Document excerpt

One Universal assembly language to rule them all.
A register is a location that can store values of a certain type. Registers are defined and bounded to the context of a single function. The first assignment of the register to a value (possibly, as a function parameter) defines the register type, and the type of the register cannot be changed afterwards. A register type can be any valid type, and the size of the register (in bits) is unbounded.
Unlike in other, machine specific, assembly languages, the number of available
registers are not bounded by USM, and their names can be any sequence of non
whitespace1 unicode characters, prefixed by %
.
Registers are not necessarily stored in memory, and thus can't be directly dereferenced.
Each value in USM has a distinct type. A type name is prefixed with $
.
For any strictly positive integer n
, there exists a builtin standard integer
type named $<n>
where <n>
is the decimal representation of n
. The $<n>
type is a n
bit integer. USM does not distinguish between the signed and
unsigned values.
%boolean = $1
%integer = $32
The *
descriptor represents a pointer. *<n>
is a nested pointer (pointer of
a pointer of a...) exactly n
times, where <n>
is the decimal representation
of a strictly positive integer. If n
is not specified, it is assumed that
n=1
.
Similarly, the ^
descriptor represents an array. ^<n>
is an array of size
n
, where <n>
is the decimal representation of a strictly positive integer
n
.
Descriptors are applied from left to right, in order. e.g. $8 ^100 *
is a
pointer to an array of 100 bytes, and $8 * ^100
is an array of 100 pointers.
The number of descriptors si not bounded. e.g. $8 * ^100 *
is a pointer to an
array of pointers.
A custom type declaration begins with the top level token type
. Then, follows
the new type name, prefixed with $
and a non-digit character. After that comes
the {
token, and then follows a list of (possibly zero) a type fields.
A type field begins with a list of (possibly zero) field labels. A field label
is a label in the context of the type declaration only, and is prefixed with
.
.

Excerpts from a dataset:
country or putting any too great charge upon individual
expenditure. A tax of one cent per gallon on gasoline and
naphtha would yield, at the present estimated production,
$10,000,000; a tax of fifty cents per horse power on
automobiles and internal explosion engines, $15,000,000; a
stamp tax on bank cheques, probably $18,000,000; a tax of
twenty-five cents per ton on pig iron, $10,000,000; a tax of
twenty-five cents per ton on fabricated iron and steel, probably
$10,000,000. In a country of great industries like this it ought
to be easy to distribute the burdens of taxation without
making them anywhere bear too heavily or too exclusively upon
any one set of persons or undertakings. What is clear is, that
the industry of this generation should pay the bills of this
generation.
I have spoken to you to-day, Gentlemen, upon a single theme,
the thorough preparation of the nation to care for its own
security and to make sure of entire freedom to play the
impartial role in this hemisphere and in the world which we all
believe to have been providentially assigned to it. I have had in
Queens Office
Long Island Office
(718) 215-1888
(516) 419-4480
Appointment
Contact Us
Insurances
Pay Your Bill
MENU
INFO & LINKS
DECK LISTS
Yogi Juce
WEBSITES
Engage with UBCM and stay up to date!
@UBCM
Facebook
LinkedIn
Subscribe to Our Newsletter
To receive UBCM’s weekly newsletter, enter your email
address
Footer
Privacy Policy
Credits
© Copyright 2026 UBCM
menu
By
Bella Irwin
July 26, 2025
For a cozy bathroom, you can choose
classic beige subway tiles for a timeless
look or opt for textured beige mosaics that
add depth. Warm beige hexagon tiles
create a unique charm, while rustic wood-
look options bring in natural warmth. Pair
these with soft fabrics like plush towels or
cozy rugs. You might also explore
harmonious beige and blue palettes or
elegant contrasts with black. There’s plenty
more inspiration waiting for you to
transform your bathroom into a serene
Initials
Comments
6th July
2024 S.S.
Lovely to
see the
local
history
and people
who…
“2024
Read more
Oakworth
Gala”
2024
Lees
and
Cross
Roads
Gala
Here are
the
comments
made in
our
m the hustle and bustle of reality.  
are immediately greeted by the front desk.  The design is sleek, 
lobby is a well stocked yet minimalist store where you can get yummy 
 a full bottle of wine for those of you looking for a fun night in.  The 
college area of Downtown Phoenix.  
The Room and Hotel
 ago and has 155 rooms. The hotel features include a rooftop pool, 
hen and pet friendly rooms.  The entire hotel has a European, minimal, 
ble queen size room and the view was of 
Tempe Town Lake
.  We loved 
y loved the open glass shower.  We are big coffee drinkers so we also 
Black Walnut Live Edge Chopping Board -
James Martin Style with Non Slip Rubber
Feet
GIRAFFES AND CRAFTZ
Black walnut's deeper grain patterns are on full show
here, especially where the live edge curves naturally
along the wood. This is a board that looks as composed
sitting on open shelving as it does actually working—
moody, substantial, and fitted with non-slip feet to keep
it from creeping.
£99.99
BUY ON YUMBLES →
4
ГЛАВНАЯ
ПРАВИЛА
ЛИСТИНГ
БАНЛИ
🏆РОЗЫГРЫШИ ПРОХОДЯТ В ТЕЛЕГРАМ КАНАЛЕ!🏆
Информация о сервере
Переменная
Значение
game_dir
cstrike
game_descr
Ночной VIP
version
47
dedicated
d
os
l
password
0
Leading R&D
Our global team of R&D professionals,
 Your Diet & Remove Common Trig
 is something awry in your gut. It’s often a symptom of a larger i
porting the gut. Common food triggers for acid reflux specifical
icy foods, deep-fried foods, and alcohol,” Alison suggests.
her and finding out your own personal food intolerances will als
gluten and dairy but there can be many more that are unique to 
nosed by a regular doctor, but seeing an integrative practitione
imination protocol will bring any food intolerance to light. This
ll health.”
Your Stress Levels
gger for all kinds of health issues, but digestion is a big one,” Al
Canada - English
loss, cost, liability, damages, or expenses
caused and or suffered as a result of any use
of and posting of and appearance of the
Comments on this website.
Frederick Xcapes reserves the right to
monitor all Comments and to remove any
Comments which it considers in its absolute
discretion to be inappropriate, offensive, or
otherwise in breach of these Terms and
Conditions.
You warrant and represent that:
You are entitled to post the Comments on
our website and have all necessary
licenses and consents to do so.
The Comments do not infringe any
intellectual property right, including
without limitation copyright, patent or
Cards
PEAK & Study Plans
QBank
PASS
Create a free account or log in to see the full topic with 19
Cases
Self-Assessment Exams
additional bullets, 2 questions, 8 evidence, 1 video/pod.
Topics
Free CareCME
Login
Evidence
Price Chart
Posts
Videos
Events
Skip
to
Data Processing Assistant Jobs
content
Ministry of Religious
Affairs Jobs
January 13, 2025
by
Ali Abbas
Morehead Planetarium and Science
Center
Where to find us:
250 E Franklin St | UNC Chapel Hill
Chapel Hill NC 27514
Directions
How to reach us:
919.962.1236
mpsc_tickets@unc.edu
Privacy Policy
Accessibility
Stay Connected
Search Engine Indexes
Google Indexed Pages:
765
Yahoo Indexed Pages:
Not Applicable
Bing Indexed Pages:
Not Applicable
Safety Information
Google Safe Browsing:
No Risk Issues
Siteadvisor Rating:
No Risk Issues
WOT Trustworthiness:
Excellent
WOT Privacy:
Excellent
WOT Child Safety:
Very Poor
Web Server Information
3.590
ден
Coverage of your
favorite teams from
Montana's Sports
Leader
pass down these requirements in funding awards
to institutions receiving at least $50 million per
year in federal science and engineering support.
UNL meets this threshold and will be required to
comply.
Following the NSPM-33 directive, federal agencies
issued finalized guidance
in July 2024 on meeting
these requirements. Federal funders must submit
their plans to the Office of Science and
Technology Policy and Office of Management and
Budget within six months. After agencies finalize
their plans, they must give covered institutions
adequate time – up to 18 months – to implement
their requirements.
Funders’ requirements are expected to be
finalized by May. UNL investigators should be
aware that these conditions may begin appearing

How to complete this task
Continue the documentation on the USM assembly language from the point where it stops.

Answer to the exercise
Then, follows the underlying type, which is $
prefixed. Finally, there is a
list of (possibly zero) type descriptors, separated by (at least one)
whitespace.
The type definition is finally terminated by a }
token.
type $void { }
type $bool { $1 }
type $str { $8 * }
type $person {
.name $str
.age $32
.isMale $bool
}
type $peopleArray { $person * ^100 }
Note
The type definitions above will be used in examples throughout the specification.
If a type field contains the @
token, it is treaded as a function pointer. The
(possibly empty) type list before the @
token represents the function return
types, and the (possibly empty) type list after the @
token represents the
function parameter types.
type $voidOp { @ } ; no parameters, no returns
type $binaryOp { $32 @ $32 $32 } ; two parameters, one return
type $funcDescriptor {
.name $8*
.ptr $32 @ $32 $32
}
A function declaration always begins with the top level token func
. Then
follows a list of (possibly zero) return types, than the function global name
(@
prefixed), and finally follows a list of (possibly zero) type and register
pairs for each parameter that the function accepts.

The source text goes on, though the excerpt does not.